The first Green Left Report will feature interviews with WikiLeaks supporter and activist Cassie Findlay and Cairo-based Australian journalist Austin Mackell.
Findlay is a member of Sydney’s Support Assange and WikiLeaks Coalition and helped found beattheblockade.org, which campaigns against the unlawful banking blockade of WikiLeaks by financial institutions such as Mastercard, Visa and PayPal.
Mackell spoke to Green Left Weekly about Egyptian politics in the lead up to the second round of the country’s presidential elections, which take place on June 16 and 17.
The show will also hear from Green Left TV’s Paul Benedek, who will discuss the politics behind the Green Left TV project. Since its launch three months ago, Green Left TV has uploaded 30 videos, receiving about 14,000 views. More than 100 people have subscribed to Green Left TV’s YouTube channel.
Plans are also underway for the second edition of the Green Left Report, which will be filmed before a live audience in Sydney on July 7. Independent journalist Antony Loewenstein will appear to discuss the failings of the mainstream media and talk about his new book Left Turn, which he coedited with Jeff Sparrow.
The July 7 show will also feature a report on the Greek people’s resistance to harsh austerity measures imposed on the country by elite interests.
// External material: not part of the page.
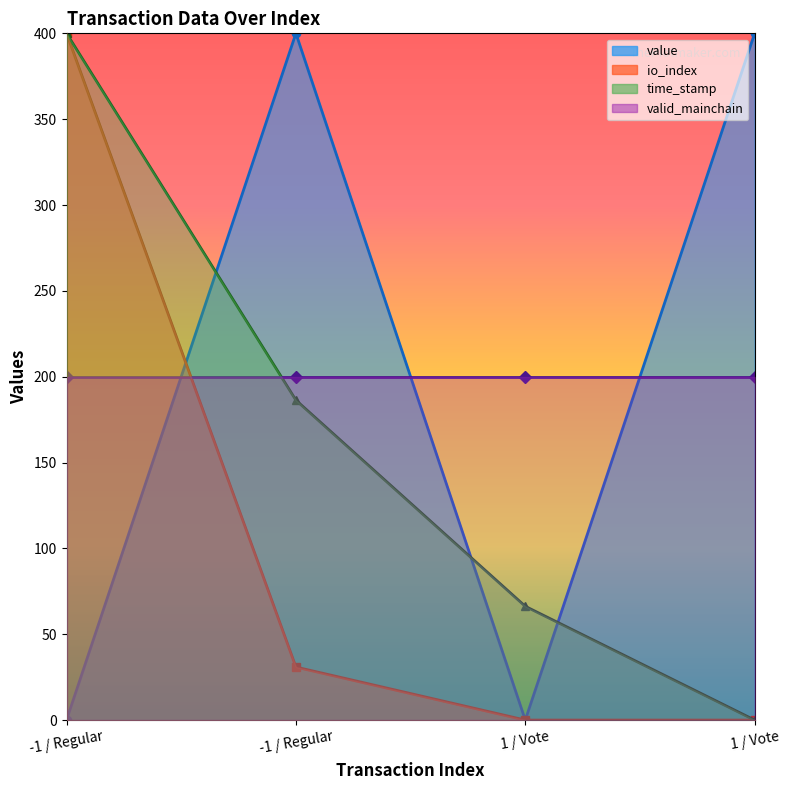

In value, how many points are lower than both neighbors (excluding endpoints)?

1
It will also discuss the rise of the left-wing Greek party SYRIZA and analyse the results of the Greek elections.
Like our newspaper and website, we aim to have shows like the Green Left Report play a part in the fight for social justice and human dignity. We need such alternatives because huge corporations, which report the news from the point of view of the richest 1%, control most of our media.
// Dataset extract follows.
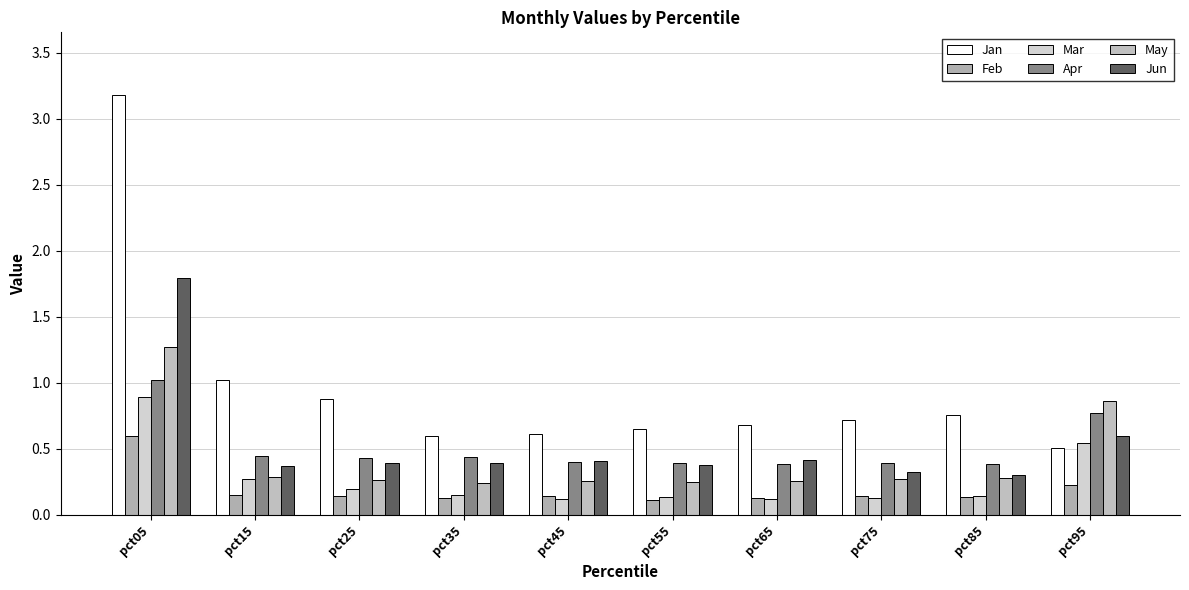

How many bars are there in total?

60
Media Lens founders David Edwards and David Cromwell have posed the problem in this way: “Consider two salient facts: 1) much of the contemporary world is dominated by giant, multinational corporations; 2) the media system reporting on that world is itself made up of giant corporations. Indeed, media entities are often owned by the same giant corporations they are tasked with covering.
“How young would a child have to be before it failed to recognise a problem here? And yet this is a realisation that escapes close to 100% of professional journalists.”